Auszug:
◇ ◇ ◇ ◇
Import- und Export-Beziehungen Deutschlands zu China, den USA und der Eurozone nach Volumen

Grundsätzlich gilt: Verschärfen sich Handelskonflikte, dämpft dies das volkswirtschaftliche Wachstumspotenzial. Beschränken sich Handelskonflikte auf eine Region, kann das Volumen im Handel mit anderen Regionen steigen. So könnten etwa kontinentale Wertschöpfungsketten innerhalb der EU gestärkt werden, wenn es zwischen den USA und China keine substanziellen Fortschritte gibt – die Deutsche Bank hält dieses Szenario mit Blick auf die EU für am wahrscheinlichsten. Umgekehrt würde das deutsche Handelsvolumen mit den USA zulegen, wenn ein transatlantisches Freihandelsabkommen zustande käme. In jedem Fall aber werden sich Lieferketten weiter verändern müssen, um auf die neue Handelswelt nach Corona und die sich verändernden handelspolitischen Rahmenbedingungen richtig zu reagieren.

Der deutsche Außenhandel und seine wichtigsten Partner

Entwicklung des deutschen Außenhandels mit der Eurozone

Import- und Export-Beziehungen Deutschlands zur Eurozone und drei mögliche Szenarien:
Szenario 1: Kontinentale Wertschöpfung

Im mittleren (und wahrscheinlichsten) Szenario werden die zollfreien Handelsbeziehungen innerhalb der EU für Unternehmen attraktiver, weil es bei internationalen Freihandelsabkommen mit den USA oder China keine Fortschritte gibt. Das stärkt kontinentale Wertschöpfungsketten.
◇ ◇ ◇ ◇
[Extrahierte Textdaten der Seiten]
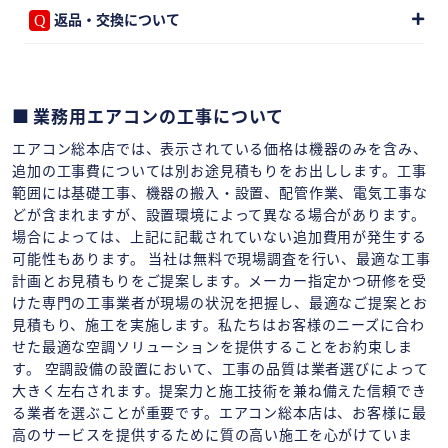
返品・交換について
業務用エアコンの工事について
エアコン総本店では、表示されている価格は機器のみを含み、
追加の工事費については別お途見積もりをお出しします。工事
範囲には基礎工事、機器の搬入・設置、配管作業、電気工事な
どが含まれますが、設置環境によって異なる場合があります。
場合によっては、上記に記載されていない追加費用が発生する
可能性もあります。 当社は無料で現場調査を行い、最適な工事
計画とお見積もりをご提案します。メーカー指定かつ研修を受
けた専門の工事業者が現場の状況を把握し、最適なご提案とお
見積もり、施工を実施します。私たちはお客様のニーズに合わ
せた最適な空調ソリューションを提供することをお約束しま
す。 空調設備の設置において、工事の品質は業者選びによって
大きく左右されます。提案力と施工技術を兼ね備えた信頼でき
る業者を選ぶことが重要です。エアコン総本店は、お客様に最
高のサービスを提供するために質の高い施工を心がけていま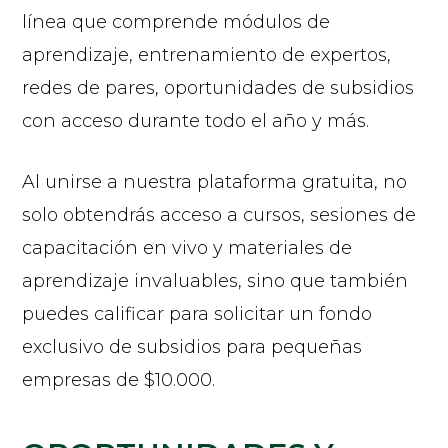
línea que comprende módulos de
aprendizaje, entrenamiento de expertos,
redes de pares, oportunidades de subsidios
con acceso durante todo el año y más.
Al unirse a nuestra plataforma gratuita, no
solo obtendrás acceso a cursos, sesiones de
capacitación en vivo y materiales de
aprendizaje invaluables, sino que también
puedes calificar para solicitar un fondo
exclusivo de subsidios para pequeñas
empresas de $10.000.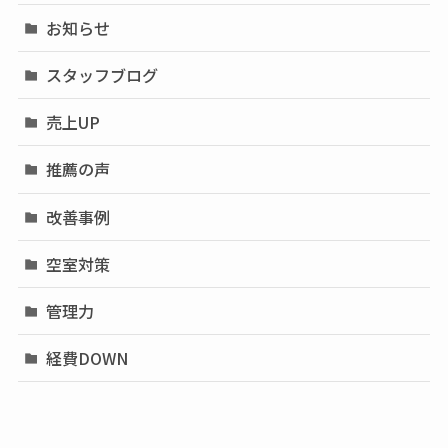
お知らせ
スタッフブログ
売上UP
推薦の声
改善事例
空室対策
管理力
経費DOWN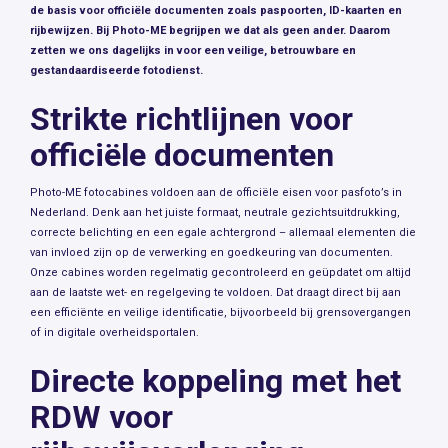
de basis voor officiële documenten zoals paspoorten, ID-kaarten en
rijbewijzen. Bij Photo-ME begrijpen we dat als geen ander. Daarom
zetten we ons dagelijks in voor een veilige, betrouwbare en
gestandaardiseerde fotodienst.
Strikte richtlijnen voor
officiële documenten
Photo-ME fotocabines voldoen aan de officiële eisen voor pasfoto’s in
Nederland. Denk aan het juiste formaat, neutrale gezichtsuitdrukking,
correcte belichting en een egale achtergrond – allemaal elementen die
van invloed zijn op de verwerking en goedkeuring van documenten.
Onze cabines worden regelmatig gecontroleerd en geüpdatet om altijd
aan de laatste wet- en regelgeving te voldoen. Dat draagt direct bij aan
een efficiënte en veilige identificatie, bijvoorbeeld bij grensovergangen
of in digitale overheidsportalen.
Directe koppeling met het
RDW voor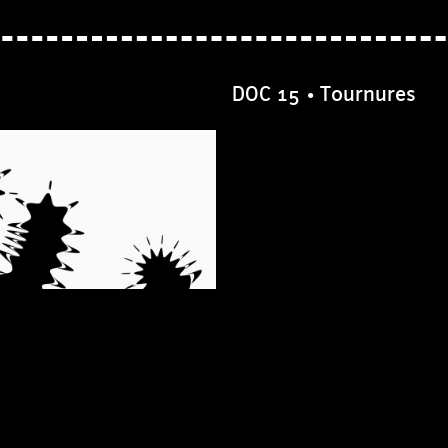
DOC 15 • Tournures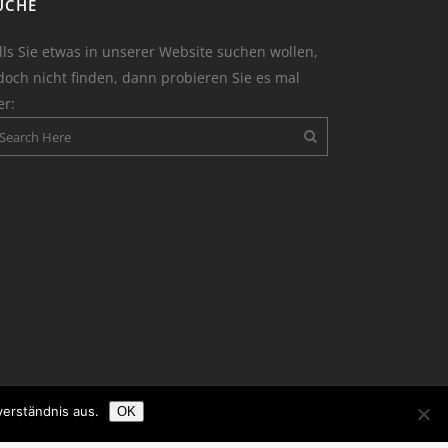
UCHE
lls Sie etwas in unserer Website suchen wollen,
doch nicht finden, dann probieren Sie es mal
er:
verständnis aus.
OK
◇ ◇ ◇ ◇
Unter welcher Bedingung würde laut dem Auszug zum deutschen Außenhandel das deutsche Handelsvolumen mit den USA zulegen?

Antwort: Wenn ein transatlantisches Freihandelsabkommen zustande käme.